‘Emerging’ Sports Like Dodgeball Taking Over Public Tennis Courts
Seattle, WA, United States (AHN) – Tennis anyone?
Not at some local courts in Seattle where your friendly, politically-correct gym teacher would be shocked to see dodgeball is making a comeback and bringing people together.
You read it right, dodgeball. As in get out of the way or you’re going to get beaned.
As in the game banned from many if not all elementary schools in today’s arguably overly-protective, coddle the kids environment.
Tennis, essentially a country-club type individual sport full of divas on the women’s side professionally – and perhaps just as many in the men’s game – is being pushed out and off of its own courts for the ultimate playground game of survival.
Tennis courts at Seattle’s Cal Anderson Park have become a dodgeball hotspot with games breaking out on Tuesday and Friday nights.

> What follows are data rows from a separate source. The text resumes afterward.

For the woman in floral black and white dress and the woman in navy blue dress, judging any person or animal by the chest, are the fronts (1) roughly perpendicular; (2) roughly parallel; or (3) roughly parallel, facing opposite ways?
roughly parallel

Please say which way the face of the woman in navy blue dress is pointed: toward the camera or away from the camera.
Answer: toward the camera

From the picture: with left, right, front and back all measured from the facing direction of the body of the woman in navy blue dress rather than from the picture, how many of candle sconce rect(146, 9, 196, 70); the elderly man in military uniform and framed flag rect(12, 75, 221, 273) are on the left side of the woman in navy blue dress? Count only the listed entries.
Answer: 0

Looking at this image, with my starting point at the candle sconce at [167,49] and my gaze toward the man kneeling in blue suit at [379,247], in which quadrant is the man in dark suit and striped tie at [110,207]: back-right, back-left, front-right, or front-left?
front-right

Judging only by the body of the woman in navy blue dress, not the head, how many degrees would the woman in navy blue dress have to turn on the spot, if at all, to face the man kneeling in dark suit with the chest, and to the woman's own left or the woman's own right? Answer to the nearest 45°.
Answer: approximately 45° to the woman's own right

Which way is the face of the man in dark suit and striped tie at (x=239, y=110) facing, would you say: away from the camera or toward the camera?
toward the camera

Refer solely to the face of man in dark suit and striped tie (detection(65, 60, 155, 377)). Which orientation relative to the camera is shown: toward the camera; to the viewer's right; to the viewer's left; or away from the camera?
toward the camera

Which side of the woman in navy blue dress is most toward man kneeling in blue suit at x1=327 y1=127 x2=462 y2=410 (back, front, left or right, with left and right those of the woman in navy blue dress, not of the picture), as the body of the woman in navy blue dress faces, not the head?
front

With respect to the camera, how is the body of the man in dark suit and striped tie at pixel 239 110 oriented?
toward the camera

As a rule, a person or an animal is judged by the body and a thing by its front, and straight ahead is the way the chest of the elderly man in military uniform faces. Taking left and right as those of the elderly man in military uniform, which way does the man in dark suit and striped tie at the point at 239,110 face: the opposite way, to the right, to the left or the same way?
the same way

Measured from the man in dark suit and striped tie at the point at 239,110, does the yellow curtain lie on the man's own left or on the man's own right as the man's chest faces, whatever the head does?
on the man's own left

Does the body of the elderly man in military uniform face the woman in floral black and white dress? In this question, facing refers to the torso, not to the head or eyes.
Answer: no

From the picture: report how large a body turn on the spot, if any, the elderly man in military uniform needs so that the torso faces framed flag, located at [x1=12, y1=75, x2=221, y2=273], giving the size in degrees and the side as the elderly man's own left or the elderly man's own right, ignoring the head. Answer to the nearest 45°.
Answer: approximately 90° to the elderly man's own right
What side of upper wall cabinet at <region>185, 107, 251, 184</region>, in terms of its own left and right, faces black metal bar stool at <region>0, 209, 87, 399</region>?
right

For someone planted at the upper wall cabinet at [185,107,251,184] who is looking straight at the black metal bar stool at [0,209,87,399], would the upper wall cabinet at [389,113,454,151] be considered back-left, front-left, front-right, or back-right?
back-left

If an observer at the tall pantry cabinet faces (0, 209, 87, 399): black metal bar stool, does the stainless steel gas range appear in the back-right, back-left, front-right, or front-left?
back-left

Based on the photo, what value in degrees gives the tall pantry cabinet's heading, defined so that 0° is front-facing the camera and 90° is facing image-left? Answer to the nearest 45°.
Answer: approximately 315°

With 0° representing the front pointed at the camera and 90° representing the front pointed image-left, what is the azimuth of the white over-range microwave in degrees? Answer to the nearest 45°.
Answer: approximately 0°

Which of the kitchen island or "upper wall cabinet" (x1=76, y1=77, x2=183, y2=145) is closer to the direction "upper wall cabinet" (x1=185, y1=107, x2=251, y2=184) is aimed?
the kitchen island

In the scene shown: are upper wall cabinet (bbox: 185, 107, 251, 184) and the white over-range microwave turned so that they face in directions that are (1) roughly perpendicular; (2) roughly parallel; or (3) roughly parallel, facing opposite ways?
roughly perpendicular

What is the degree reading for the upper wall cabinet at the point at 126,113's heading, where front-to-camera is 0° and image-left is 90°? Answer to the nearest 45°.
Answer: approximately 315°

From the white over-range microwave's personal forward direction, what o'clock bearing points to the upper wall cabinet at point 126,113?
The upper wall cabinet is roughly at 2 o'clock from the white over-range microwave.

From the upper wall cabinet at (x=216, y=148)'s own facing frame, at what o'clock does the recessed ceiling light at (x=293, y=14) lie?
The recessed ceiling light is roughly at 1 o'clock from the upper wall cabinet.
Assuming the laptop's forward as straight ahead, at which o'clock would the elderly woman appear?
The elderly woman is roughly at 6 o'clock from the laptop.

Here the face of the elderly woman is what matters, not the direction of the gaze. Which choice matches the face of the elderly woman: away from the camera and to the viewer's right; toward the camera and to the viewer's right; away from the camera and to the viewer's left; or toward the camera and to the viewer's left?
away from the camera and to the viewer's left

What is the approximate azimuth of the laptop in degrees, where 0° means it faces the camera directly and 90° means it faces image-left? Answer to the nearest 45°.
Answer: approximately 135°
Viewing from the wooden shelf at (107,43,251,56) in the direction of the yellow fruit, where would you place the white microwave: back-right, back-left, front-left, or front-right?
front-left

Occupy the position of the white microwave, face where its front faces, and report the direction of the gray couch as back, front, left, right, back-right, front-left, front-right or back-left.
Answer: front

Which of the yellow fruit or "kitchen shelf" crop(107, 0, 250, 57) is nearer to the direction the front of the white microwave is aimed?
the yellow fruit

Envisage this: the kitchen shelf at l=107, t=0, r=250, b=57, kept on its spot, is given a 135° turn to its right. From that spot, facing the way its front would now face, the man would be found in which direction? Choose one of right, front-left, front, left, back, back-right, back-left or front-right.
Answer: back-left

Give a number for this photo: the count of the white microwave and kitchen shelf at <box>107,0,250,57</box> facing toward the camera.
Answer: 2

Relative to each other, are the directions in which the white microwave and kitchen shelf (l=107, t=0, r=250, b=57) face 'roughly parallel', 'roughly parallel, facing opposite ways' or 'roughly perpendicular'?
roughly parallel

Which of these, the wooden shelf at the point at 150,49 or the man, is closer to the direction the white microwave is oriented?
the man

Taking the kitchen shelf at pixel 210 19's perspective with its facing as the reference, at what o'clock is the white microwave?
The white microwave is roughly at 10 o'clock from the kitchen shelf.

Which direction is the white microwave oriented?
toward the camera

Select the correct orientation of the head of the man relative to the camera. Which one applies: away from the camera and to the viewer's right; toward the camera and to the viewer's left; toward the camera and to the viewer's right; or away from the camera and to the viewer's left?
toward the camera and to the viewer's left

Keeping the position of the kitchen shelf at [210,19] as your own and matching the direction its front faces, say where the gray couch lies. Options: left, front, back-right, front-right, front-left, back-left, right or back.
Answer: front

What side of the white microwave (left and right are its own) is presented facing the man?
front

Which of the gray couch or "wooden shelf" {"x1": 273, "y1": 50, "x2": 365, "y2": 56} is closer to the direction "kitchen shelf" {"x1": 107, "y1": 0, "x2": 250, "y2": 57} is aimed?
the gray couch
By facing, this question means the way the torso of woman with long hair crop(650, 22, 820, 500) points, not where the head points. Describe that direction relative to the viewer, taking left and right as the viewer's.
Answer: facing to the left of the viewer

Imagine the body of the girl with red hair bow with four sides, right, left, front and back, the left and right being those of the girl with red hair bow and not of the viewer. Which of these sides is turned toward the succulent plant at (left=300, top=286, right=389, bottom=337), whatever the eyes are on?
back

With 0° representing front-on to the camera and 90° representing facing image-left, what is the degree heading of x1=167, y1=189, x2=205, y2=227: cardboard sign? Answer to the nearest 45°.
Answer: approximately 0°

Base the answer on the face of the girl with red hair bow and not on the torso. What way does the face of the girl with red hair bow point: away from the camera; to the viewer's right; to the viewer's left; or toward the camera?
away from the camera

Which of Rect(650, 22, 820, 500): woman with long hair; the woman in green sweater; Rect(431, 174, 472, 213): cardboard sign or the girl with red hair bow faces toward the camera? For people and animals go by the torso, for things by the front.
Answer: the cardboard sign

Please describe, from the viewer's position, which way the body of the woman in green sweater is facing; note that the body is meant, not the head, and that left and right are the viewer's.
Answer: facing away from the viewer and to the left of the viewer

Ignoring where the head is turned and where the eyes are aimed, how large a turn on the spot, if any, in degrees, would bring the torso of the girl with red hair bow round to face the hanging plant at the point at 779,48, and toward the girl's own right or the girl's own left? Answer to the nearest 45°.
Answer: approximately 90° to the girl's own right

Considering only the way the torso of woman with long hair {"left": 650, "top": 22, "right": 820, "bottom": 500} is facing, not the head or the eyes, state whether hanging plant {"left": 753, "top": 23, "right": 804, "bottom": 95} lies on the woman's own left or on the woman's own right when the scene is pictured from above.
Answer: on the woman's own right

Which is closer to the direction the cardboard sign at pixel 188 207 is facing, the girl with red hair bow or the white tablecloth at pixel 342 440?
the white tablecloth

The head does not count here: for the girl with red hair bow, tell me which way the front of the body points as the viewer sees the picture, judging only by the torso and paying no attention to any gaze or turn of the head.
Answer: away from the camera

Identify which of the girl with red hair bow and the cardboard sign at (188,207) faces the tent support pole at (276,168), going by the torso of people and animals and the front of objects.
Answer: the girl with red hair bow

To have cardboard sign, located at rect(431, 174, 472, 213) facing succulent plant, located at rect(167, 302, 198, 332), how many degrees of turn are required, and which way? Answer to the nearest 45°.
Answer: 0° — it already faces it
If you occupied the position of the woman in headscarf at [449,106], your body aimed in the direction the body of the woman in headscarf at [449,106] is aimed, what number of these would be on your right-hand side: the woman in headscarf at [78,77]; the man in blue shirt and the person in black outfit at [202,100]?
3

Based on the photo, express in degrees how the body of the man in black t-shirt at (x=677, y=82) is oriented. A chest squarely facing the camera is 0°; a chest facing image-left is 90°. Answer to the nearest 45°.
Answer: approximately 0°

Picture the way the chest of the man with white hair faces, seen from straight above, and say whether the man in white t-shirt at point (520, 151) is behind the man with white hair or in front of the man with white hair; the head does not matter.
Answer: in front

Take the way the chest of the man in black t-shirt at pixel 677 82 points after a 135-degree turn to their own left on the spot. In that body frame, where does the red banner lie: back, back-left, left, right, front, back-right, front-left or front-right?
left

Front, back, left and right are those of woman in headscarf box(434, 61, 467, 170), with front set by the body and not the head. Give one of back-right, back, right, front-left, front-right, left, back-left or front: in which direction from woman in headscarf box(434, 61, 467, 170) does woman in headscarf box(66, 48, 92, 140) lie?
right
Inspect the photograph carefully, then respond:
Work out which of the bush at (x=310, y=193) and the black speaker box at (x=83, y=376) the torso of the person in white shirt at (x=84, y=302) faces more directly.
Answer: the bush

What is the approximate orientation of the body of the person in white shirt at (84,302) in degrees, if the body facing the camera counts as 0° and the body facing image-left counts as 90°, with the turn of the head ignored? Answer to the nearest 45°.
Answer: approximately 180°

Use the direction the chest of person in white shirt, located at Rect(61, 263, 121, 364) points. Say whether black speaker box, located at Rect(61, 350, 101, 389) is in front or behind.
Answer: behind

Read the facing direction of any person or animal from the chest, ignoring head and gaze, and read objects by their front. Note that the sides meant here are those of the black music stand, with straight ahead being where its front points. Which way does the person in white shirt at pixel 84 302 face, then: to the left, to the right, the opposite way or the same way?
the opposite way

According to the Seattle Times, the games are popular, draw big crowds from the Capitol Hill neighborhood and foster a streetside camaraderie.
Usually something like this would get quashed by the local authorities in a “makes-no-sense we don’t care how many people enjoy it” move.
But give local parks-department officials credit, as the Times reported that they don’t want to destroy the camaraderie dodgeball has created.
“There is just a lot of foot traffic in that neighborhood,” Lucas Boyle, organizer for Seattle Street Dodgeball told the Seattle Times. “We get kids from the Central District, people going to a bar or a restaurant and they stumble upon the game. It’s entertainment.”
But a dilemma remains over allowing the use of tennis courts for dodgeball and a public hearing will be held Thursday during the Board of Park Commissioners meeting.
The city in 2008 had explicitly banned dodgeball on tennis courts. But the popularity of the game and other sports prompted officials to look again at the issue.
Boyle is hopeful dodgeball will be given a spot on the courts at Cal Anderson Park.
“It’s an amazing kind of adrenaline rush,” he said. “The tennis courts at Cal Anderson are the lifeblood of this amazing community event.”